I don’t know. Foxy bought a bike. We rode all over Westville today, and everything was closed. Whence the whole Memorial Day sidewalk sale that I remember from my youth? Where has tradition gone? Why do all these retail people want a day off? Fuck them. Get back to work! Anyway, my bike is living in West Asheville, with tentative plans to go riding after work at least 3 days per week. I feel soooooooo much better when I’m riding.

There’s more firewood under my deck, because I am a grasshopper morphing into an ant. Let’s all remember the just-so stories. But not the racist ones.

I installed a Coca-Cola bottle opener next to my fridge. I can safely say that it will never open a Coca-Cola. But it has been pressed into service to open a Dogfish Head Raison D’Etre. Deep Mahogany Ale. Slightly sweet, mild, peachy aftertaste, but that might be because it sat out on my porch for like 2 months.

Tori Amos’s new album is the best thing ever. Better than sliced bread. Better than beer. (less filling!) Better than sleep. It is the album I have been waiting for Tori to make since I found out who Tori Amos was and fell in love with her angsty ass. For the past few albums, Tori has been getting more into characters. I mean, her songs have always been living, breathing people to her. She’s not going to win Realist of the Year. But recently, since maybe Choirgirl Hotel, she’s begun to write her songs from the perspective of people who are not Tori. On Strange Little Girls, her cover album, she embodied women who were represented (or under-represented) in the songs by male artists. So the chick who got cut into little pieces and thrown in the lake in ‘97 Bonnie and Clyde by Eminem got a chance to tell her side of things. That was kinda frenetic. A different personality in each song does not a cohesive album make.

In American Doll Posse, there are only five personalities.
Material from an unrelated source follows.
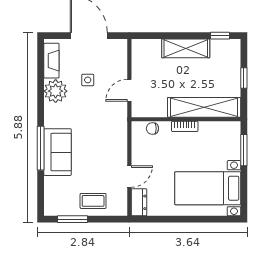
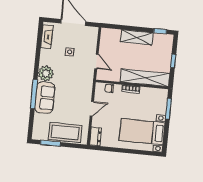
door: (129, 90) -> (96, 61), swing flipped
plant: (56, 91) -> (46, 73), moved
door: (129, 177) -> (92, 109), moved
coffee table: (93, 201) -> (65, 132), width x1.86, depth x1.72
Each personality gets 4 or 5 songs to air their grievances. Pip, my favorite, is a street whore. She fuckin’ rocks. There’s also Tori [who actually (surprise!) is Tori. I'm pretty sure.], Clyde (a club kid), Isabel (a wealthy, politically liberal commentator], and Santa (who may be a housewife on the verge of insanity. I’m not sure). Anyway, Big Wheel, Teenage Hustling, and Body and Soul are my faves, followed closely by the rest of the album.